Contemporary country singer Dierks Bentley has changed producers for “Riser,” his seventh album, and the results play up a long-held U2 influence. The chiming guitars and slow-boiling melodies add a simmering passion to Bentley’s distinctive vocal and writing style, while the lyrics and subtle instrumental touches tie it to country music.

Working with producer Ross Copperman, Bentley’s ambitious reach comes charging back in such new gems as the spiritual “Here On Earth” and the personal statements of “I Hold On” and “Damn These Dreams.”

The album’s arrangements — a refinement of a sound Bentley has drawn on since his 2003 debut — mix atmospheric touches with steady rhythms that percolate and at times explode into fist-pumping anthems. The sound accentuates the strengths of Bentley’s voice, which nicely articulates narrative story songs like “Bourbon In Kentucky” and the tangled emotions of “Say You Do.”

Bentley’s often shown a sly sense of humor, and it surfaces on the entertaining “Drunk on a Plane,” which manages to turn a poignant portrait of heartbreak into a party song.

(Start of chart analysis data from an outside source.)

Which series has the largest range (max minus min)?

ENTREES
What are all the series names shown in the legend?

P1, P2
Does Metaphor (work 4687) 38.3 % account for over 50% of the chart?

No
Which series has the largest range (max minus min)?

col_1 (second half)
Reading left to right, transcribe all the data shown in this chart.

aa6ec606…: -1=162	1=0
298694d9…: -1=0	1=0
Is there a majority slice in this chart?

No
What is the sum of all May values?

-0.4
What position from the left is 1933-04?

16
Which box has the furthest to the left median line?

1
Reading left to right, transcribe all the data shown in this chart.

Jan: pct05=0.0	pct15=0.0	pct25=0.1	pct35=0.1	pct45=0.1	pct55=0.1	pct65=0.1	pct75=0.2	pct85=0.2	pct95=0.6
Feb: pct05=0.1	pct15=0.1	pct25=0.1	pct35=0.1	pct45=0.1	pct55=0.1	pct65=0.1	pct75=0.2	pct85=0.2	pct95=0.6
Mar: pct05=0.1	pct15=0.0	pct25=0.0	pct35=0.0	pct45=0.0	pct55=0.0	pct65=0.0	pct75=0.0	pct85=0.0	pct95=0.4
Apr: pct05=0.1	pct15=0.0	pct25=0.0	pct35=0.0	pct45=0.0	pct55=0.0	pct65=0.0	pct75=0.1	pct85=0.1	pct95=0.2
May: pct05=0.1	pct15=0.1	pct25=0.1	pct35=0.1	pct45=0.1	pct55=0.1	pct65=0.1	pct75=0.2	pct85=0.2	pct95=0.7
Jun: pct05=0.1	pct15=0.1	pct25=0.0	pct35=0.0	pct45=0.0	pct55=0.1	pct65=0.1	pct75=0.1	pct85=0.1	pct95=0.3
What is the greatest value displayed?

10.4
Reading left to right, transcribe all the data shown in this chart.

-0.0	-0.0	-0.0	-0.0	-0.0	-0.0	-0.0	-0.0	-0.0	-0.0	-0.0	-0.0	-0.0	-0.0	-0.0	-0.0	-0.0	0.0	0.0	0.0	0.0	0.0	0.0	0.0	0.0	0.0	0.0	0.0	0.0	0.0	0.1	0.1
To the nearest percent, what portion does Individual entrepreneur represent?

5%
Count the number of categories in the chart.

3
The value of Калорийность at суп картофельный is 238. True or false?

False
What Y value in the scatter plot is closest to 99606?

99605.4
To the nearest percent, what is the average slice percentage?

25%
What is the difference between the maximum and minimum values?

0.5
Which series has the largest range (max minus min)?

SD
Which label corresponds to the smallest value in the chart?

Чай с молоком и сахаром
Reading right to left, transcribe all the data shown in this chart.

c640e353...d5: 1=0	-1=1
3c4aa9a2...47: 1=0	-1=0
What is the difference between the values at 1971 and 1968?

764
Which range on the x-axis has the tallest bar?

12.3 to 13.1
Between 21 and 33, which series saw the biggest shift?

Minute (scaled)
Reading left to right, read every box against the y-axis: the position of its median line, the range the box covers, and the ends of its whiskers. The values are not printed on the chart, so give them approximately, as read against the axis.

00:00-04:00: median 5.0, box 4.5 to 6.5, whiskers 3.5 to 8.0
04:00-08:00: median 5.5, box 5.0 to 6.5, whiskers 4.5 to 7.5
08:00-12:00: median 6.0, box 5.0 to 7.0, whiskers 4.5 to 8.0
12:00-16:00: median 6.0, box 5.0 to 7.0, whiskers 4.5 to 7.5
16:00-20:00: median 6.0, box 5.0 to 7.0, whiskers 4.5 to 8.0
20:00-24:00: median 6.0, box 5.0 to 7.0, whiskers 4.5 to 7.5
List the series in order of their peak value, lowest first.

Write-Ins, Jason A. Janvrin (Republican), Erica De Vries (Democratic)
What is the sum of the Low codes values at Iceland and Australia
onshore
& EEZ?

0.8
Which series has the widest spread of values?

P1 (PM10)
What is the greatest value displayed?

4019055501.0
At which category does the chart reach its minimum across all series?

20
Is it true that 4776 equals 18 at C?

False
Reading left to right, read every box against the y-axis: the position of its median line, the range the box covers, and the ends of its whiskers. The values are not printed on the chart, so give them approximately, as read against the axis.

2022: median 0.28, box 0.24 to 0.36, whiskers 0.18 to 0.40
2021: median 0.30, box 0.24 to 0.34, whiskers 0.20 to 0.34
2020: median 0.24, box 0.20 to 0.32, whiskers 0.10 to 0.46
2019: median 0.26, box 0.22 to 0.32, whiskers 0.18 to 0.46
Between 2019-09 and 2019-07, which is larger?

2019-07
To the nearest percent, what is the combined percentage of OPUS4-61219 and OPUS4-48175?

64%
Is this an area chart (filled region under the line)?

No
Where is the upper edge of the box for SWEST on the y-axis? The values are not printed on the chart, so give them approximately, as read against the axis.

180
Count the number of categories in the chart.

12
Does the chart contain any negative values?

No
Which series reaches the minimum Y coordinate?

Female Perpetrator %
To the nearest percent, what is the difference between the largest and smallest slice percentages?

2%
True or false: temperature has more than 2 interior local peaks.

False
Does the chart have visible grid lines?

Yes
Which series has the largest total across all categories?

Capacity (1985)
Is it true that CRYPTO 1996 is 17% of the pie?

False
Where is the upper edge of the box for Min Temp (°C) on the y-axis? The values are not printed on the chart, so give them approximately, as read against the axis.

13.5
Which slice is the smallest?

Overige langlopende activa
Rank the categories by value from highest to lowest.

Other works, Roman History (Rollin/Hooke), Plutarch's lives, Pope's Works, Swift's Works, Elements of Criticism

— Michael McCall, Associated Press

Beck

Album: “Morning Phase” (Capitol)

Grade: A

It’s hard to put a finger on Beck. He can steer into many moods, as he has in the two decades since he had a breakthrough with the commercial success of “Mellow Gold.” On “Morning Phase,” his first studio album in six years, Beck takes us to an intimate, gray landscape that is haunting and beautiful.

The 13 songs are complex tapestries, woven from the same hue. They are slow, mostly, and touched with melancholy. Even when simple, such as on “Turn Away,” they are rich. Spare guitar work is spun into vocal layers and orchestration that mixes the sounds into blurs.

The effect is gorgeous.

— Michelle Morgante, Associated Press

ST. VINCENT

Album: “St. Vincent” (Loma Vista)

Grade: B

Annie Clark got her start as a guitarist in the large ensembles of the Polyphonic Spree and Sufjan Stevens before launching her solo career as St. Vincent. She’s an inventive, often noisy, guitar player, but on her fourth record, her guitar often takes a secondary role to heavy electronic grooves. It’s an album full of disruptions, lyrical and musical.

Even relatively quiet songs get upended: “Huey Newton” starts as a softly sung, beautiful keyboard ballad and then shifts, abruptly, to a distorted, heavy-metal guitar trudge punctuated with angry screams.

Clark’s last project, “Love This Giant,” was a collaboration with David Byrne. “Rattlesnake” and “Digital Witness” possess the playful, artful mix of groove and noise of Talking Heads’ “Remain In Light.” But mostly, “St. Vincent” is brash, bold, and deliberately uneasy.